Denti da squalo, la recensione
Tra gangster e coming of age Denti da squalo si muove in acque mai facili per il cinema italiano, trovando nei ragazzi la risposta
La recensione del film di Davide Gentile Denti da squalo, prodotto da Gabriele Mainetti in uscita in sala il 7 giugno
Lo squalo è il simbolo di chi per andare avanti ha bisogno di fare paura; i denti da squalo sono quelli che vanno sviluppati per mordere e non essere morsi, secondo la filosofia della sopravvivenza del più forte del mondo criminale che tutti intorno al ragazzo protagonista professano e di cui lui è imbevuto. Il parallelo è molto diretto e mai nascosto, come anche la parabola del protagonista, stretto tra un polo criminale con un amico poco più grande di lui (ma che come capita a quell’età fisicamente sembra molto più adulto) che dovrebbe iniziarlo al crimine ma non è poi così portato, e l’altro casalingo con una madre onesta che lo aspetta a casa, fa domande, si preoccupa e cucina lasagne e torte di ricotta. L’armamentario oscilla, quindi, tra il tradizionale e il moderno, ma Denti da squalo il suo meglio lo dà quando rinuncia al genere e si concentra sui personaggi.
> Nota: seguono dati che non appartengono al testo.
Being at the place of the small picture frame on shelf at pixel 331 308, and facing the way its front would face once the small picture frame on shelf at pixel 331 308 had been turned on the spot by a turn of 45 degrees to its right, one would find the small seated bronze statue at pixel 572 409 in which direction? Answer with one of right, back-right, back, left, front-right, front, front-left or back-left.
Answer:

Nelle parti più criminali infatti il film arranca maggiormente, non solo fatica a far recitare bene i due attori ma sembra non avere le parole giuste da mettergli in bocca. Parlano la lingua dei film e non quella del mondo reale, e non sapendola recitare suonano artificiosi. Tutto il contrario di quando invece portano avanti il loro rapporto: in quei momenti le interazioni, le espressioni, il linguaggio del corpo e la lingua che parlano hanno il tono naturale del cinema italiano migliore. E se il genere criminale è uno dei più percorsi in questi anni, il coming of age (ma più in generale i film in cui dei minorenni sono protagonisti) è invece quello in cui il cinema italiano fatica maggiormente e in cui ci sarebbe più bisogno di modelli positivi. Denti da squalo sembra trovare la chiave giusta per affrontarlo.